**課題の指示:**
a: 本文抜粋を読み、次の問いに答えよ。
(i) 嵐の中、コウが「ねえ!」の次に叫んだ言葉は何か。
(ii) 数ヶ月後、月の電話代はいくらに戻ったか。
(iii) コウの仰々しいシャツ姿の写真のあとに添えられたひとことは何か。
b: 本文抜粋で「メッセージのやりとりは毎日から」と始まる段落を、主な事実を残して箇条書きにまとめよ。

**本文抜粋:**

══════════════════════════════

大粒の雨がボタボタと顔をたたいたと思ったら、あっというまに目も開けられないほどの嵐になった。雨が吹きつけて、Tシャツが体にべったりと張り付く。滝の中みたいな暗闇をバイクは走り続ける。稲妻が光る。

私たちはもう、黙ったままではいられなかった。コウが笑いながら叫び声をあげ、ノックとアニーもそれに続く。私も堪えきれずに笑った。遠くで雷の落ちる音がした。

「ねえ!」

嵐の中で、コウは前を向いたまま叫んだ。

「結婚しようよ!」

私も叫んだ。

「うん、そうしよう!」

私たちは雨粒を浴びながら笑い続けた。このままどこまでも走っていけそうだと思った。


コウと私は、離れてからもしばらく電話やメッセンジャーで連絡をとり続けた。

「君と一緒になるために、ゲストハウスの手伝いじゃなくて、もっと稼げる仕事に就こうと思う。実は子どもの頃から空港で働きたいと思ってた。だから最近、管制官を目指して勉強を始めたよ」

コウはある日電話でそんなことを言った。けれど彼はもちろん東京へ来ることはなかったし、私もそれっきりラオスへ行くことはなかった。私たちは若く、周りには楽しいことが山ほどあった。結局はその程度だったのだ。

メッセージのやりとりは毎日から3日に1回になり、1週間に1回になった。月に3万円(当時はLINEの無料通話なんてなかった)だった電話代は、数ヶ月後には月5000円に戻った。そうして長い時間が経った。

コウからふたたび連絡が来たのは、それから3年が過ぎた頃だった。

「久しぶり」「元気?」と短いメッセージのやりとりをしたあとで、彼は「今年結婚するんだ」と言った。ご丁寧に彼女とのツーショットまでついてきた。「おめでとう」と私は送った。

少し間が空いて、また1枚の写真が送られてきた。肩章とバッジのついた、何やら仰々しいシャツを着たコウが写っている。そのあとにはひとこと「管制官になったよ」とあった。

══════════════════════════════

**保存データ:**
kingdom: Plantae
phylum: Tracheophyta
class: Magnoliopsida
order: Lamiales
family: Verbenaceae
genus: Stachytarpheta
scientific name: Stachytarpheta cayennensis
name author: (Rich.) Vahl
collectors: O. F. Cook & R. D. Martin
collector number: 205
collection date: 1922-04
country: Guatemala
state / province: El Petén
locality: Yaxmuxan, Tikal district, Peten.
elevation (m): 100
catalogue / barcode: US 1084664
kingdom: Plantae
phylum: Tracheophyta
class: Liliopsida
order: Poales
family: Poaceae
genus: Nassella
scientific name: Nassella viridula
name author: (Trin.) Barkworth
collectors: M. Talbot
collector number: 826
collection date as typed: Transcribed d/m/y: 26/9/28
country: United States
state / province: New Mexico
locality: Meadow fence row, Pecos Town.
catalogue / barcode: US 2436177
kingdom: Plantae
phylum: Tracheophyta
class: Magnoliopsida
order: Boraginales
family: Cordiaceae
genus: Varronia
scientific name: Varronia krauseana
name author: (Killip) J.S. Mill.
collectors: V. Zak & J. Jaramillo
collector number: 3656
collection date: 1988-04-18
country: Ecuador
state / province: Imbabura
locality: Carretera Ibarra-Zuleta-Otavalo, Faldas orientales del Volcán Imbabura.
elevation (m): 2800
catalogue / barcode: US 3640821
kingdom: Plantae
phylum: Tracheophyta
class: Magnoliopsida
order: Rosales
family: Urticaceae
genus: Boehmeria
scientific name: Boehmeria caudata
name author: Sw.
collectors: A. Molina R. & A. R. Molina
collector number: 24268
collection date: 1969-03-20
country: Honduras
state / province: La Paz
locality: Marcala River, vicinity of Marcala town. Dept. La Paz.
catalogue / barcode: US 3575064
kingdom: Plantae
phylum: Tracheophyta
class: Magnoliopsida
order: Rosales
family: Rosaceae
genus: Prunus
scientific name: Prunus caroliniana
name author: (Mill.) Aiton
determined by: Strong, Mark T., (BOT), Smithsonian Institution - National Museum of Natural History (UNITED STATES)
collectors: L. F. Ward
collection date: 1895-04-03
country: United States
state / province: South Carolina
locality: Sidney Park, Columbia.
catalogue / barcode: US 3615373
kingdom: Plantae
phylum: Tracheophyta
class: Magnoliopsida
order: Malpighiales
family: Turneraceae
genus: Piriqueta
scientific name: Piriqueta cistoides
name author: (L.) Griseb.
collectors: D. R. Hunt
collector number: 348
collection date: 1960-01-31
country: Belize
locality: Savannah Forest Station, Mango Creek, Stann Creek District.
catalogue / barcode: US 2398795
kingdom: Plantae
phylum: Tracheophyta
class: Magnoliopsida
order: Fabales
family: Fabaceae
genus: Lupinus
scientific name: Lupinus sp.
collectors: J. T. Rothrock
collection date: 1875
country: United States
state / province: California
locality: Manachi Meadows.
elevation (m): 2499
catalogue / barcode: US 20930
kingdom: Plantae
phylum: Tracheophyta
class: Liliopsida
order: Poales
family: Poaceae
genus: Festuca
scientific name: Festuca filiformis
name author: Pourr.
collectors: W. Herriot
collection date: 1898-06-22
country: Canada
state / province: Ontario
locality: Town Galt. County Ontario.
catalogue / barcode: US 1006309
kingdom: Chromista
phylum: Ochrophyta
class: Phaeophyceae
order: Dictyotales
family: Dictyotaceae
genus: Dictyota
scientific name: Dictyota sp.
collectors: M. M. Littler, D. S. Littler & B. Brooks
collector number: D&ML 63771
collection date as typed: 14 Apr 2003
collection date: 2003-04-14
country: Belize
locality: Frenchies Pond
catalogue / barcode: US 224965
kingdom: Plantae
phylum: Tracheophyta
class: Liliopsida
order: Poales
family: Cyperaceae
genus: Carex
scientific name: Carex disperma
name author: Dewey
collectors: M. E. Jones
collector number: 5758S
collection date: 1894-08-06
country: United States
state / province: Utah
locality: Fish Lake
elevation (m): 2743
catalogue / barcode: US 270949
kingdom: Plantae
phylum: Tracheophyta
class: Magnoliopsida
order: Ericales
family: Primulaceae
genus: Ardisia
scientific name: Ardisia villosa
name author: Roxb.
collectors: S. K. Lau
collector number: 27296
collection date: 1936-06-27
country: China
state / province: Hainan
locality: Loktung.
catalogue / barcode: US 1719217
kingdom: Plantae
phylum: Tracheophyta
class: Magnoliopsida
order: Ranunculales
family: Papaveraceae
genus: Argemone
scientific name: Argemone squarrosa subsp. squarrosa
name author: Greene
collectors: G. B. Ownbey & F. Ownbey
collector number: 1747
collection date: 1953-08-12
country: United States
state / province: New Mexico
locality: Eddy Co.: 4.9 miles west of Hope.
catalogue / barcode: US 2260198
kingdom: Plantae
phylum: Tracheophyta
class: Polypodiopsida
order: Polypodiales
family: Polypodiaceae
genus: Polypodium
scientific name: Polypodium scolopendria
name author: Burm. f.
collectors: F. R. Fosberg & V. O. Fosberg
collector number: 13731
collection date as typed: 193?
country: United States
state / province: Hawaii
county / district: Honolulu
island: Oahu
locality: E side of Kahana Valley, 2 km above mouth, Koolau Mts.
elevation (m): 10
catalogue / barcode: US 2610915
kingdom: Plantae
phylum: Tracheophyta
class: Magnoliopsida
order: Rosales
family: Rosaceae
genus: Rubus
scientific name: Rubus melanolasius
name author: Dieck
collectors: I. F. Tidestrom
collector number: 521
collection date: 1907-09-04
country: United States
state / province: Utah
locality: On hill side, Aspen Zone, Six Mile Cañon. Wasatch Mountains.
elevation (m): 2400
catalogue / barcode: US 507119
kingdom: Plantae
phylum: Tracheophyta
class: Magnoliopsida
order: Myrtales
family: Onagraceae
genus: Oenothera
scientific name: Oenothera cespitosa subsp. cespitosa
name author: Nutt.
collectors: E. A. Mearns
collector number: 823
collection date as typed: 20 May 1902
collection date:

══════════════════════════════

**解答:**
a:
(i) 「結婚しようよ!」
(ii) 月5000円
(iii) 「管制官になったよ」

b:
- メッセージのやりとりは毎日から3日に1回、さらに1週間に1回へと減った。
- 月3万円だった電話代は、数ヶ月後に月5000円に戻った(当時はLINEの無料通話がなかった)。
- そうして長い時間が経った。